What measures will be put in place or what systemic changes will you make to ensure that the deficient practice will not recur?
Anticoagulant Monitoring policy developed.
Medical staff educated on the Anticoagulant Monitoring policy.
Anticoagulant Monitoring Log developed. A form will be initiated for each resident on [MEDICATION NAME] ([MEDICATION NAME]) and/or on current PT/INR monitoring. Daily PT/INR results will be documented onto the log. This will also include current anti-coagulant medication order and any changes per physicians order. Lab results will be reviewed in the EHR to ensure that a comment has been added to the lab result by the medical provider. The medical provider will review on a weekly basis.

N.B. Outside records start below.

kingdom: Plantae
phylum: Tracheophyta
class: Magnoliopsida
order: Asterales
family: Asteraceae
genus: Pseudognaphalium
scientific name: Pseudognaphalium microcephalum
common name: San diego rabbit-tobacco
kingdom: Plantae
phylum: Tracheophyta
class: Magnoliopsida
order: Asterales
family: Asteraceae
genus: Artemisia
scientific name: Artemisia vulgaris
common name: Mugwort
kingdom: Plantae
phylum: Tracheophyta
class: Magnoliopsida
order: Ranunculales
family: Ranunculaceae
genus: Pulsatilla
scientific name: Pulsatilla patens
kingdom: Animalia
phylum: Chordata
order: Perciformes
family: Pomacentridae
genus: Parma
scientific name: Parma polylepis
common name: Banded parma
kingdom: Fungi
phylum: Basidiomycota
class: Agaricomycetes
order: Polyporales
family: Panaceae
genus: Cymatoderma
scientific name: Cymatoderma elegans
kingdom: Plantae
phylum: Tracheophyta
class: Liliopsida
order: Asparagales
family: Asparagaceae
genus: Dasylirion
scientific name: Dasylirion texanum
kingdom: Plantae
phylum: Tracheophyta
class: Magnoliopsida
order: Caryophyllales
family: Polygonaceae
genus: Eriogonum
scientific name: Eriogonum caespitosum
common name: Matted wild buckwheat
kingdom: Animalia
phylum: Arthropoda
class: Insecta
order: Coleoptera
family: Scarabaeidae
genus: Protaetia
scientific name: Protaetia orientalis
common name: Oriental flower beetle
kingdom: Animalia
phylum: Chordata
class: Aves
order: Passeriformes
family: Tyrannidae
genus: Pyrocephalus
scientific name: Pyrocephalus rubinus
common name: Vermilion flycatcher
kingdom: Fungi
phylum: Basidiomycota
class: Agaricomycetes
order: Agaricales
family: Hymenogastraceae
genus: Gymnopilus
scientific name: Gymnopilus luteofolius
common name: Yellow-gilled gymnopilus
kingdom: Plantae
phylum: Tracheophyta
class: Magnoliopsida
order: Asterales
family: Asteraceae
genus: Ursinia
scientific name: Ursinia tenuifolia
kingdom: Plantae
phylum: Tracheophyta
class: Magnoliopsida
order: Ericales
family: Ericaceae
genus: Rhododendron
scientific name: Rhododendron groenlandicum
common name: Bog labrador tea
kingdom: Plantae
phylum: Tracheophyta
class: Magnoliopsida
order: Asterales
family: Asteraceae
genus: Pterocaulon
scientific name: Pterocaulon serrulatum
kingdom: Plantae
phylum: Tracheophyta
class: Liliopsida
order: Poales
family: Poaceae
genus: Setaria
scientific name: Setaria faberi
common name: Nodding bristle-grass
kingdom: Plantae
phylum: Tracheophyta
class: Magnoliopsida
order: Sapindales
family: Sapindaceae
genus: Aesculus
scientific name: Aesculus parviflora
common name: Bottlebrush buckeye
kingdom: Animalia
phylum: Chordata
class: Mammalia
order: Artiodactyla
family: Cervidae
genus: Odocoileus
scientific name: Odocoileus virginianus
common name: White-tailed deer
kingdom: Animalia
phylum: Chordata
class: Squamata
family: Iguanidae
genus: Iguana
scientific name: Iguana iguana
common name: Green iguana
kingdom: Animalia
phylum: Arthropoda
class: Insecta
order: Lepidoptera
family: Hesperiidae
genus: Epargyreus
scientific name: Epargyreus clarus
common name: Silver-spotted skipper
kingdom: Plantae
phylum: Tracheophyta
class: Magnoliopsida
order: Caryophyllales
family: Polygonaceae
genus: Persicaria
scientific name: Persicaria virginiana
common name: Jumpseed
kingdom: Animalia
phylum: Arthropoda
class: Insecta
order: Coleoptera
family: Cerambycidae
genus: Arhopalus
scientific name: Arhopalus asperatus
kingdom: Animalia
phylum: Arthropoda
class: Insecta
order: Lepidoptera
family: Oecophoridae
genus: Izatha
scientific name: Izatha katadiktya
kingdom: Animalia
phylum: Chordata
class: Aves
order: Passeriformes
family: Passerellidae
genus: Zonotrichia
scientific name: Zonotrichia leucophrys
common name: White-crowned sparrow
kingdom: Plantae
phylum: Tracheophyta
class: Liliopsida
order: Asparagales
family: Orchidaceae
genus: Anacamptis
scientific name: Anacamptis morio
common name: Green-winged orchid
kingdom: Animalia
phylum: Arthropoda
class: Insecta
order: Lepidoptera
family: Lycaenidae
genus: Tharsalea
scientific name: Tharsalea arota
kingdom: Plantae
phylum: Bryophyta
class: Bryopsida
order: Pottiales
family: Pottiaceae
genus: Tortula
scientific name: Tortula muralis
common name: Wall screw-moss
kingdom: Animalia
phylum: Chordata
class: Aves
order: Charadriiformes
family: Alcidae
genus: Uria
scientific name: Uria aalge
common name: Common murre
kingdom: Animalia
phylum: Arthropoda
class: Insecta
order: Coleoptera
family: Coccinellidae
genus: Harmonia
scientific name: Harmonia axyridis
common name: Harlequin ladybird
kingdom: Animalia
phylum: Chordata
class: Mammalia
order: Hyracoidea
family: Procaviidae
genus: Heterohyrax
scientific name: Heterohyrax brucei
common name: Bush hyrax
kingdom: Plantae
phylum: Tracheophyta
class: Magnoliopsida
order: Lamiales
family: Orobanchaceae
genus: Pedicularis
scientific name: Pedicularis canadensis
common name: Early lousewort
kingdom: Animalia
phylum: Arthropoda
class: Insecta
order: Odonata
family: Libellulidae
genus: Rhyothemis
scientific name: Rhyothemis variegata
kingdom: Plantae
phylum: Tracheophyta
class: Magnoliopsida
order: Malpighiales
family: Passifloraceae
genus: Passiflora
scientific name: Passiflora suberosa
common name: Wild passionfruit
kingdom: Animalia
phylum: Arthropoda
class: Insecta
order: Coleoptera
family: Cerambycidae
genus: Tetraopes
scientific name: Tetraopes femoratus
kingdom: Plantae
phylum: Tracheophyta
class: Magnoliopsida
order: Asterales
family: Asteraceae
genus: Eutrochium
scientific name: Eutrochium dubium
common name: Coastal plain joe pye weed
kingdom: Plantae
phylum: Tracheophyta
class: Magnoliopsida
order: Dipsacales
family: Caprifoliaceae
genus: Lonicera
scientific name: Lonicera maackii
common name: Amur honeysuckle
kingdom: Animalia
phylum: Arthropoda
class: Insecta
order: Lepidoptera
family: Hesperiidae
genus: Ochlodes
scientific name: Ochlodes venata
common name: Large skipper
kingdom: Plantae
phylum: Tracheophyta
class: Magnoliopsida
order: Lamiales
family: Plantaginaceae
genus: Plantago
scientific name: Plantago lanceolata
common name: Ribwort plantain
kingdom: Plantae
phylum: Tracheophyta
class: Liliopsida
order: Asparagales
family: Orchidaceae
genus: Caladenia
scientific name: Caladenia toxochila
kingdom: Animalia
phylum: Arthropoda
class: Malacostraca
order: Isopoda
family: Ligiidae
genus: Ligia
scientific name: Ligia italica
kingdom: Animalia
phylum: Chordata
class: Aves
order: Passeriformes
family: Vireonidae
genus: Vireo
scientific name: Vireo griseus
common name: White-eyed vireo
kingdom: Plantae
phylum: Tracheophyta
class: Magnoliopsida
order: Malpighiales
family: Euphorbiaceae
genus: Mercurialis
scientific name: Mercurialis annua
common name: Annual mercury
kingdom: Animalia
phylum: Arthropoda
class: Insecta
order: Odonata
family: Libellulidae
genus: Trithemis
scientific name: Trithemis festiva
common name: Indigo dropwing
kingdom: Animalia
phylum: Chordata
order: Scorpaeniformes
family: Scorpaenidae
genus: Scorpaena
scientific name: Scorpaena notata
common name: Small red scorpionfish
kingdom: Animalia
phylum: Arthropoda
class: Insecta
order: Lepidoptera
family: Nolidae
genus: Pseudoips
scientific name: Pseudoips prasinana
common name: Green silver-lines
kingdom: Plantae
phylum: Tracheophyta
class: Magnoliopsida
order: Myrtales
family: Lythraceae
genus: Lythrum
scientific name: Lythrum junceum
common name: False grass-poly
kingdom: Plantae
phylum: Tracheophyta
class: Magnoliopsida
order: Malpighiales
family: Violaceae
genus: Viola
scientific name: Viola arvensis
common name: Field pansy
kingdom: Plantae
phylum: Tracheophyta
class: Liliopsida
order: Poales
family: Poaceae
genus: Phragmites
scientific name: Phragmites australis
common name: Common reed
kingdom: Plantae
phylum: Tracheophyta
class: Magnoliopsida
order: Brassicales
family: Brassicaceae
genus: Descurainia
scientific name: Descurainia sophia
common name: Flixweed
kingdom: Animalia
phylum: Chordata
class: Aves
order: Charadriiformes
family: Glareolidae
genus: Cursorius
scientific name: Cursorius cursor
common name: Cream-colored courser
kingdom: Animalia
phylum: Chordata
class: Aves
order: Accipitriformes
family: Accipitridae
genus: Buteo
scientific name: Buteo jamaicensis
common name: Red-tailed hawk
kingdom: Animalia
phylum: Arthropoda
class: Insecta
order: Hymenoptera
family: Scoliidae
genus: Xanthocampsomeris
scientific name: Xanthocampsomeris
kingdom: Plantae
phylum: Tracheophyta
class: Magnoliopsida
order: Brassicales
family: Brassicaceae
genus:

All new medical staff will be educated on the Anticoagulant Monitoring policy and the Anticoagulant Monitoring Log.
How the corrective action(s) will be monitored to ensure the deficient practice will not recur, i.e., what quality assurance program will be put into practice?
Each resident receiving [MEDICATION NAME] ([MEDICATION NAME]) and/or on current PT/INR monitoring will have an Anticoagulant Monitoring Log initiated. This log will be audited for completion and compliance with the Anticoagulant Monitoring policy. This audit will be completed monthly for a total of 1 year to ensure 90-100% compliance. If sustained compliance is not achieved, auditing will continue. Audit will be reported to the Quality Assurance Committee on a monthly basis throughout the auditing period.